====== REGISTROS DISPONÍVEIS ======

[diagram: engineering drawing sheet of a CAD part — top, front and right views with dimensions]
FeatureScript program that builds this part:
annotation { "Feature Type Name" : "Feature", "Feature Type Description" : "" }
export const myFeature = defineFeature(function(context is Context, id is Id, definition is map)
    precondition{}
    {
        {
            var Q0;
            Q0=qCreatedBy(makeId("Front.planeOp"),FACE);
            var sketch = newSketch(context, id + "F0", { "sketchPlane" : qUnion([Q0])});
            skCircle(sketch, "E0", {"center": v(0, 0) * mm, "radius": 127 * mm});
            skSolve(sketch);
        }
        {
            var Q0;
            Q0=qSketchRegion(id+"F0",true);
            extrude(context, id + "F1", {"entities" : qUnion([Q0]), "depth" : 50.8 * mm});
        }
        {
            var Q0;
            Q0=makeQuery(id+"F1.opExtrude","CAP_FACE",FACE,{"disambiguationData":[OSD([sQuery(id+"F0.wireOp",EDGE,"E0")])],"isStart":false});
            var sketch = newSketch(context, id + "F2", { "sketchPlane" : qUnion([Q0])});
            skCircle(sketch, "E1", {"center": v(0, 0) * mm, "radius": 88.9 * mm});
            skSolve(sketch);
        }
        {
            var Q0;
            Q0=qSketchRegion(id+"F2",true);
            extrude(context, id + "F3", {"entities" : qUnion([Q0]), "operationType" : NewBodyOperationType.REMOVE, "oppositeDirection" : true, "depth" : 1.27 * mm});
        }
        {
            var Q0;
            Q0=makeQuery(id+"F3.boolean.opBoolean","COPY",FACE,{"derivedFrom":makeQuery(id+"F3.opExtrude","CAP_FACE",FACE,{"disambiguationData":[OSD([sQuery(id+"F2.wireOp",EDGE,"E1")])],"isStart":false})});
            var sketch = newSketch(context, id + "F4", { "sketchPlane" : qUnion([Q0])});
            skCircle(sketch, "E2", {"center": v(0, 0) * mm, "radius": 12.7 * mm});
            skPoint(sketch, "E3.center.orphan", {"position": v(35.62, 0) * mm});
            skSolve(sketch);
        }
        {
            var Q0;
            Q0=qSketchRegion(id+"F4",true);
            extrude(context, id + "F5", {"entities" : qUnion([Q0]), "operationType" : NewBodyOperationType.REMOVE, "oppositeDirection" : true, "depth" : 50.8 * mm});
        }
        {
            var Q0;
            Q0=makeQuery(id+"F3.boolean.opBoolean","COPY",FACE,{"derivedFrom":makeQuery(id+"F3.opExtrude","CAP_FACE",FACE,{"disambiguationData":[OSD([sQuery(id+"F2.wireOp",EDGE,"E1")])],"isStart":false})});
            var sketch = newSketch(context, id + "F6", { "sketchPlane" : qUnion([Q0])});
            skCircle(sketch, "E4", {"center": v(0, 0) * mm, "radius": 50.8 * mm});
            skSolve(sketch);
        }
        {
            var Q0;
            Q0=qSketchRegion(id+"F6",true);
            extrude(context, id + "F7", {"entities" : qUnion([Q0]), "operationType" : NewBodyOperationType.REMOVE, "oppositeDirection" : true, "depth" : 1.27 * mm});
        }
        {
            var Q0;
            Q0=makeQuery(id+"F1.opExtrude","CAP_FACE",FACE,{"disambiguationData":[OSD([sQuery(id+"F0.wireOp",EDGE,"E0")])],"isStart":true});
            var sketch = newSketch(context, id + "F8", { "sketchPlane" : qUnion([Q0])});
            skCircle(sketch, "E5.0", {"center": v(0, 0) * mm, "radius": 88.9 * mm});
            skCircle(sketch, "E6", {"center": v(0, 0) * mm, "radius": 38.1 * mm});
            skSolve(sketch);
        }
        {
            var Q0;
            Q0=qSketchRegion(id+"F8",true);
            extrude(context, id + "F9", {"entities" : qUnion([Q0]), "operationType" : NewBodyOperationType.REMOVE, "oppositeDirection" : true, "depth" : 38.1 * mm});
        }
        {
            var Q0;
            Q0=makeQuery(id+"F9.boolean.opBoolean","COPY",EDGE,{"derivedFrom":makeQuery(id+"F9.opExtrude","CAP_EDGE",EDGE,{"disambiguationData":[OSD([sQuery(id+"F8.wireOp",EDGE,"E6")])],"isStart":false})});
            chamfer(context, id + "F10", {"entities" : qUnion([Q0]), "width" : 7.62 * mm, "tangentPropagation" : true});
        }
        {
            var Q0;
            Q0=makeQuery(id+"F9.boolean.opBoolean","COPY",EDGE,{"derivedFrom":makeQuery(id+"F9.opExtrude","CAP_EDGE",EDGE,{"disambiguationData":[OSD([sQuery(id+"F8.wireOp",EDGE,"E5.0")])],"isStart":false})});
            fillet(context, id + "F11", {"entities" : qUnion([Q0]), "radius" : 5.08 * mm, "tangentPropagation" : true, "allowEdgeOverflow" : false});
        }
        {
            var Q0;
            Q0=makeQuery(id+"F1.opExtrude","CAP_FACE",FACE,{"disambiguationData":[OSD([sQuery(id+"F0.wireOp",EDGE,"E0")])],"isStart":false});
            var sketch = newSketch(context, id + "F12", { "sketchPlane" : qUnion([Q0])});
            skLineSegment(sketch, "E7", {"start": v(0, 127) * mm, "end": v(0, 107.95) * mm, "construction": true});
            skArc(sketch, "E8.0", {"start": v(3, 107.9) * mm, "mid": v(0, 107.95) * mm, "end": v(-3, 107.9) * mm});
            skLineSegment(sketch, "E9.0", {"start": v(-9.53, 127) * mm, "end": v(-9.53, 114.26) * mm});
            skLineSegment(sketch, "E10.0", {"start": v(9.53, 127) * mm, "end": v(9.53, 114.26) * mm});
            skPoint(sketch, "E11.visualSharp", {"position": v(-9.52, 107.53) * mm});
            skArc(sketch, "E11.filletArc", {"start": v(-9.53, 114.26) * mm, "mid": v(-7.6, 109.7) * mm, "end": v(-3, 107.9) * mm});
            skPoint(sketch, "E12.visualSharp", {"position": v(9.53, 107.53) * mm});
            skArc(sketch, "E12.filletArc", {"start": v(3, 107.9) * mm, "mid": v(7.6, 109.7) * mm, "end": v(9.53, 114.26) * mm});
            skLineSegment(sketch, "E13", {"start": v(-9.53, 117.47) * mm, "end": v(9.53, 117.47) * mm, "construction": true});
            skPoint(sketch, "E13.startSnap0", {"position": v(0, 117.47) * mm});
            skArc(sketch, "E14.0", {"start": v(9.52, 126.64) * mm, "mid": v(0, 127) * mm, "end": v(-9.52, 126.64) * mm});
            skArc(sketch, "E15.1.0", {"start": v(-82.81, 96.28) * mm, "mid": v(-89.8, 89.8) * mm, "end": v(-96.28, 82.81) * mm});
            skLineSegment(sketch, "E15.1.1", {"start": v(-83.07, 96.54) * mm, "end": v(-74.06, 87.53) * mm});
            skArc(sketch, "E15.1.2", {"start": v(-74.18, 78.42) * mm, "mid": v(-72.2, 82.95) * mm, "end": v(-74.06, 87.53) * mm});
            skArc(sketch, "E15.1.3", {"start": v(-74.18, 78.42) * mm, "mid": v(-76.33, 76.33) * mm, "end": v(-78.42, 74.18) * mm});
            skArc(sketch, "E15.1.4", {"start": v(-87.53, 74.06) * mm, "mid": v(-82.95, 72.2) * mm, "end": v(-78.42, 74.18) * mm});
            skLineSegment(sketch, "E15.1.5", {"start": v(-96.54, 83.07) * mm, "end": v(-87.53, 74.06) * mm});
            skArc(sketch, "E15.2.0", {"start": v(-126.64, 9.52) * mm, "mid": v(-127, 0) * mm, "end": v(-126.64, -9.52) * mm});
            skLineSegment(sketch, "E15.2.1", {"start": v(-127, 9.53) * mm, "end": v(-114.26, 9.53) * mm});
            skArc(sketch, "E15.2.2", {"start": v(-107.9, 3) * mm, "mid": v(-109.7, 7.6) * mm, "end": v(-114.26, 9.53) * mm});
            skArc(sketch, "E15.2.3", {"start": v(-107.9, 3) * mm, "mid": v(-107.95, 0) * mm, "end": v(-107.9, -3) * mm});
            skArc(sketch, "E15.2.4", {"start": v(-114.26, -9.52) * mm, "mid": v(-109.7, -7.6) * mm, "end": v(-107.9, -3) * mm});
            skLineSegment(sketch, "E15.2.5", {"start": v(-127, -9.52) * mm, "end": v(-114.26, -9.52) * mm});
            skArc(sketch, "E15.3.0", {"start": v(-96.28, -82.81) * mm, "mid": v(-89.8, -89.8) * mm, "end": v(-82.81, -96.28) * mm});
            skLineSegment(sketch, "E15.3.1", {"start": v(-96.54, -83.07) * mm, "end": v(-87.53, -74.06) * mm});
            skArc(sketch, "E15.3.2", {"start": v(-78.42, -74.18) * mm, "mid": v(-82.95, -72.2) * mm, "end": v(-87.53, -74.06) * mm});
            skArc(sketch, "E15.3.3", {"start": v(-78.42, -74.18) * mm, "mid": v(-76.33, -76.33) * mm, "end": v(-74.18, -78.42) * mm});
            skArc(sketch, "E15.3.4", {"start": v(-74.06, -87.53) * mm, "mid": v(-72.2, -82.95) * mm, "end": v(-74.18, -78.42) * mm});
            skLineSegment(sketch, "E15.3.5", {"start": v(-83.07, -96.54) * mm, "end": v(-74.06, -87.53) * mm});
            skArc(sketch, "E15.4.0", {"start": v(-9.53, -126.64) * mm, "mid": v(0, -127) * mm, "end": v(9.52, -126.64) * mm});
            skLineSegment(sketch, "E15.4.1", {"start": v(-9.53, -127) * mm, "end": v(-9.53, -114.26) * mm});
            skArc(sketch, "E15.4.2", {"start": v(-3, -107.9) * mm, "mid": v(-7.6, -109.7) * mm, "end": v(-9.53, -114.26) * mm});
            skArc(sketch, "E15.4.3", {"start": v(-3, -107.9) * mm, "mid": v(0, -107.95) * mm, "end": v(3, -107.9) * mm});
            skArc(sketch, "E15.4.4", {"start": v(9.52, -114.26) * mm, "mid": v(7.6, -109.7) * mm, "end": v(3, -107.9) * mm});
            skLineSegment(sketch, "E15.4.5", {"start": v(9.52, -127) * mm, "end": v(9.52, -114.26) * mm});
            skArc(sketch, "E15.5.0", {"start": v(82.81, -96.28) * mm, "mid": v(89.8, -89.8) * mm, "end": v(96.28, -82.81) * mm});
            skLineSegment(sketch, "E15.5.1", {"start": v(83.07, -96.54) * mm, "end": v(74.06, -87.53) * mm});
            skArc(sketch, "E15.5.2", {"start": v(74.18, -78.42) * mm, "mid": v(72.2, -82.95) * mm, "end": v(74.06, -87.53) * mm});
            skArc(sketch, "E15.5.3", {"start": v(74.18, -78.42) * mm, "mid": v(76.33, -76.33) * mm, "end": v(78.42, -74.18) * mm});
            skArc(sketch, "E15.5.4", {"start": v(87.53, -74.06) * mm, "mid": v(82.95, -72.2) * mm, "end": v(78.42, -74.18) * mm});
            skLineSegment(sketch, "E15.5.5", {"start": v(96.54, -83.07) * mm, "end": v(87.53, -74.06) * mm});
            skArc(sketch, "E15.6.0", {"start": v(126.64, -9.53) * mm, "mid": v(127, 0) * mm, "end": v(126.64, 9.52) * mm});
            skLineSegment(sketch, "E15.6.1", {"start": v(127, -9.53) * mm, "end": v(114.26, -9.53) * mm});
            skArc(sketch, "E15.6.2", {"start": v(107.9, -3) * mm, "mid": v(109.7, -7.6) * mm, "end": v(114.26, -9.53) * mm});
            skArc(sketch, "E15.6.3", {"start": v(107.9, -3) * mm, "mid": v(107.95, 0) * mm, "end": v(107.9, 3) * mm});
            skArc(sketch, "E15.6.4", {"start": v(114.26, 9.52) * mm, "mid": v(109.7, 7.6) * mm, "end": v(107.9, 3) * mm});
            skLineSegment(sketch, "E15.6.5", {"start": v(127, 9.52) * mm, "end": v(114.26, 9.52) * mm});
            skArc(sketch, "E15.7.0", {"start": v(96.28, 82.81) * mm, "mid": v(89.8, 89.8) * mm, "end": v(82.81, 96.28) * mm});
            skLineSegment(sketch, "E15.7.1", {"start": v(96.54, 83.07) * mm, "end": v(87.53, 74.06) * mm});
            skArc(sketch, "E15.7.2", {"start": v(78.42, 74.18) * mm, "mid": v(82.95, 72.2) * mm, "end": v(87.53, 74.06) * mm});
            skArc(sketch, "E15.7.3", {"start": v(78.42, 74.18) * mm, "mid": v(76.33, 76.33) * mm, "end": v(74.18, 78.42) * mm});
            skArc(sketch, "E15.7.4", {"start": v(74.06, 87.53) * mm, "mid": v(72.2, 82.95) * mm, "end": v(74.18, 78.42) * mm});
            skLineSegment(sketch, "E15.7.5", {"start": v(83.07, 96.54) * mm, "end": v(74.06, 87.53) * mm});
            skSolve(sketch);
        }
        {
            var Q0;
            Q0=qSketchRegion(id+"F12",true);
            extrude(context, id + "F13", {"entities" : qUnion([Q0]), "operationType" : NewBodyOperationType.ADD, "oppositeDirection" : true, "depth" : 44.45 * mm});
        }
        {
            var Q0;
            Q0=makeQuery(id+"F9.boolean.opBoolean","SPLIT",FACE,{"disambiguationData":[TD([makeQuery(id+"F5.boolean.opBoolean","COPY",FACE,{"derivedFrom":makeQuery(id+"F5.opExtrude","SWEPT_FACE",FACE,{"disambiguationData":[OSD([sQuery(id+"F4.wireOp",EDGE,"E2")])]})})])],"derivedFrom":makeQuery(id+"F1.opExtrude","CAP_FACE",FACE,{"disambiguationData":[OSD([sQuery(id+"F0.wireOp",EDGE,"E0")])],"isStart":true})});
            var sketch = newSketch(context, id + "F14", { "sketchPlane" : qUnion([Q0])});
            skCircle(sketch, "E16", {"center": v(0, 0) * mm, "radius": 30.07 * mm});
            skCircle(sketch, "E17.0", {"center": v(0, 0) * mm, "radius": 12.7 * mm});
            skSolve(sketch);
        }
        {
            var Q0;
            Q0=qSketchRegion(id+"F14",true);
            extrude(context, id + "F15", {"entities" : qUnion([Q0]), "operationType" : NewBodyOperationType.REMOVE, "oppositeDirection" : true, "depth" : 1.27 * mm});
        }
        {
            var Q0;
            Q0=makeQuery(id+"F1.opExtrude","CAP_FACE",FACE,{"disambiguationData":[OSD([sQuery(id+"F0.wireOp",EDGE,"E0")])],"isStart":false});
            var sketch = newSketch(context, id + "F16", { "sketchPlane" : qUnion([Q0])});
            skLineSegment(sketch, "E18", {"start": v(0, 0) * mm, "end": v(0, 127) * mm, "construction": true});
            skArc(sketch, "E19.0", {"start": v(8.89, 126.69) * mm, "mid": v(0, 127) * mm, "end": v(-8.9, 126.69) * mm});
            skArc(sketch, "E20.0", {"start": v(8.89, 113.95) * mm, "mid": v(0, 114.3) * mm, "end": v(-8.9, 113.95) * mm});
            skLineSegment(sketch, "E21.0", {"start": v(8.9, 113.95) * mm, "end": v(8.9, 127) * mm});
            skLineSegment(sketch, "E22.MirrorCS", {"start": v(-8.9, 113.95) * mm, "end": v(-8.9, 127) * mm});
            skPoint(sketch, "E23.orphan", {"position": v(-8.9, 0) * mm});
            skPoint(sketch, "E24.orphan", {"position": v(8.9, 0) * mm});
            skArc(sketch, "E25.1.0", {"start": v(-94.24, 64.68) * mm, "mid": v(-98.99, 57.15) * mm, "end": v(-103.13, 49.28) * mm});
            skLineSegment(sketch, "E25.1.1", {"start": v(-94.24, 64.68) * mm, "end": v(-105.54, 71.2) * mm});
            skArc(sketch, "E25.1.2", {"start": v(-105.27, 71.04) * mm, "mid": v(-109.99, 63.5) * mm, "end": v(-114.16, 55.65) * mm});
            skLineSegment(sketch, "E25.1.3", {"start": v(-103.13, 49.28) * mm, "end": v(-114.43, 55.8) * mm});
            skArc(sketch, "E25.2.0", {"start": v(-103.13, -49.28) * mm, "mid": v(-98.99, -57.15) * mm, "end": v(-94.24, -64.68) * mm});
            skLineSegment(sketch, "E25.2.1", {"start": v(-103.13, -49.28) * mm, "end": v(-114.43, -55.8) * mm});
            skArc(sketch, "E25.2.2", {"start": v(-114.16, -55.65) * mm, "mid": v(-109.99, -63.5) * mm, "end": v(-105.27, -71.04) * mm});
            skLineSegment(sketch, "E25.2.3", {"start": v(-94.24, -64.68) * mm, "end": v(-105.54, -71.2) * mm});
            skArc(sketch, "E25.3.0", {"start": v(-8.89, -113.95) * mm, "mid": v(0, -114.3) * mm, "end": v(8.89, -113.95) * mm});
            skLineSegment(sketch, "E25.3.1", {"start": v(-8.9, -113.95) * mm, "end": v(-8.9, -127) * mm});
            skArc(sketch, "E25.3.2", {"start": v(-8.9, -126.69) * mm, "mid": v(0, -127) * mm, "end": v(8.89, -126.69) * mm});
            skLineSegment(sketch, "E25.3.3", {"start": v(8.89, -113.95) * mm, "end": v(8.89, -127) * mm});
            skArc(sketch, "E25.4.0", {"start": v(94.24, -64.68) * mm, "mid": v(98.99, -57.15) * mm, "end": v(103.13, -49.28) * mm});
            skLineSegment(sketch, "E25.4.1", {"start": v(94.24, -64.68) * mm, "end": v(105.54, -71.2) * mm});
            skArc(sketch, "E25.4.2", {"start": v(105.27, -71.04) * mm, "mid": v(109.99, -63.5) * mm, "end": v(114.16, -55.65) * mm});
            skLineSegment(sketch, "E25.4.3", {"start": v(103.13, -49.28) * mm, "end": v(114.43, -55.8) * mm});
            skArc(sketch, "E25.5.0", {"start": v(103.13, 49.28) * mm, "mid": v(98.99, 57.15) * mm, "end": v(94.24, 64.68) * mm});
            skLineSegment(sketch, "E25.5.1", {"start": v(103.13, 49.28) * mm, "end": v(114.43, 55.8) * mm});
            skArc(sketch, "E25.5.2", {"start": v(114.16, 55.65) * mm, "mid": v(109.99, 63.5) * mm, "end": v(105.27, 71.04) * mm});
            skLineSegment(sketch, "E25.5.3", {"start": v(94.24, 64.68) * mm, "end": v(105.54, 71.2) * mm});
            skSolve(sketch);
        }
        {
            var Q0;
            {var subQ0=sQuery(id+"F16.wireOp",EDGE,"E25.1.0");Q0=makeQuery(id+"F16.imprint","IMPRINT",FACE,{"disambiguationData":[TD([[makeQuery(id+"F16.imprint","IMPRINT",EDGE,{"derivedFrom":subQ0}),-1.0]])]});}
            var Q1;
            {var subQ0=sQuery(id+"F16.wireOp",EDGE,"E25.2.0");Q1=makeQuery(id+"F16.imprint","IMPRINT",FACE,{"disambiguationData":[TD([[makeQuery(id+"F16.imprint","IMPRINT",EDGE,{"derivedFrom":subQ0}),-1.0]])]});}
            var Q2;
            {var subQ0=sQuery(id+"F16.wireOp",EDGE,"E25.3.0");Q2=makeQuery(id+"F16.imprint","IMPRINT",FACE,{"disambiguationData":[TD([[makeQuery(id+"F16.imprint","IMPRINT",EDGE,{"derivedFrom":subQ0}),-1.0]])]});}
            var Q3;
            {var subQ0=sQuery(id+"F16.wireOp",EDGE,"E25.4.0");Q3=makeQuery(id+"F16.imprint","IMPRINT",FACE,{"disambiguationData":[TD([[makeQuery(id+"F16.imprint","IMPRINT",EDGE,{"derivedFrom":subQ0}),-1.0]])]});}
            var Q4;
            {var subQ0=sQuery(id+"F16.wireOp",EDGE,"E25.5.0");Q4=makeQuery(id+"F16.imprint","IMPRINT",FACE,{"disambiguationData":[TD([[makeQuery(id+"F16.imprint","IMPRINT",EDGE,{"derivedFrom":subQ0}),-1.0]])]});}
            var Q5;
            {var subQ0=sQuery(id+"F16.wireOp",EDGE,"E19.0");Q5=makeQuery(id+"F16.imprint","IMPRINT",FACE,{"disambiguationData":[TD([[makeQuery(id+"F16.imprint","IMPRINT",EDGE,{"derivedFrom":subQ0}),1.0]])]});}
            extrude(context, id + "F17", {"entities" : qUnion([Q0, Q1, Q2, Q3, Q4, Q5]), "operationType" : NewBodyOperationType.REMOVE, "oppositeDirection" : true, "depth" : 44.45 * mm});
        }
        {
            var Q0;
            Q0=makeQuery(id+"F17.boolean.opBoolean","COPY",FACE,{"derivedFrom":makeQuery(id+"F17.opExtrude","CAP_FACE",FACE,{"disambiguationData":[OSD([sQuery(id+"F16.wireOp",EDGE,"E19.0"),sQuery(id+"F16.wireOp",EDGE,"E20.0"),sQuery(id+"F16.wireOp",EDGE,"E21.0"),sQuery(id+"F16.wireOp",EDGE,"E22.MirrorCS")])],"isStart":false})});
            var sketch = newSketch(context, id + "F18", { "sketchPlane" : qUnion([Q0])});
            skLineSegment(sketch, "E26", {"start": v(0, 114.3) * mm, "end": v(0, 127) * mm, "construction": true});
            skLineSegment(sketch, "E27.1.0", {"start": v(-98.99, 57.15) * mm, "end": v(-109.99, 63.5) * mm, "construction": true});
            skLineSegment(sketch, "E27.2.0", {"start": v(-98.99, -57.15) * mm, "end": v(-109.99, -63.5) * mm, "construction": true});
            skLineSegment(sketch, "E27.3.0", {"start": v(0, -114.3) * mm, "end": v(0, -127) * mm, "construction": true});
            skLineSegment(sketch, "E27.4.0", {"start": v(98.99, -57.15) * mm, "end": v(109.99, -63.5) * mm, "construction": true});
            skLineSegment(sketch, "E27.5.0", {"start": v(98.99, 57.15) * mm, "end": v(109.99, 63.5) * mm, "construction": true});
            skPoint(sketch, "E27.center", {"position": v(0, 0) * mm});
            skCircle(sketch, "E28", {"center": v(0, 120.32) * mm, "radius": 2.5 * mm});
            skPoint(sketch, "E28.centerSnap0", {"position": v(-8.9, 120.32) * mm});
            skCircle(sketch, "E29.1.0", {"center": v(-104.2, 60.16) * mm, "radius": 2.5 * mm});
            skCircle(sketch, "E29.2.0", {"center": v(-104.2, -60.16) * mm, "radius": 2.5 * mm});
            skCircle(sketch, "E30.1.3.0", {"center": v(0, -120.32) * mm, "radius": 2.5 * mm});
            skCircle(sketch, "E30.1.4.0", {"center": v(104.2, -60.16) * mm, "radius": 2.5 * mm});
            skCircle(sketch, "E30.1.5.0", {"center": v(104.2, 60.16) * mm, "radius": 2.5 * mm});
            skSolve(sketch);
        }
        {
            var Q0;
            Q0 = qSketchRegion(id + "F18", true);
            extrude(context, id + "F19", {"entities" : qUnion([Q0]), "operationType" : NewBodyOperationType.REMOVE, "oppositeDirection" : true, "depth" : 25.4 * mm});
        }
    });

======

### O PEDIDO:
Extraia da listagem acima cada linha em que aparece a string "tangentPropagation".

### TAREFA CONCLUÍDA:
            chamfer(context, id + "F10", {"entities" : qUnion([Q0]), "width" : 7.62 * mm, "tangentPropagation" : true});
            fillet(context, id + "F11", {"entities" : qUnion([Q0]), "radius" : 5.08 * mm, "tangentPropagation" : true, "allowEdgeOverflow" : false});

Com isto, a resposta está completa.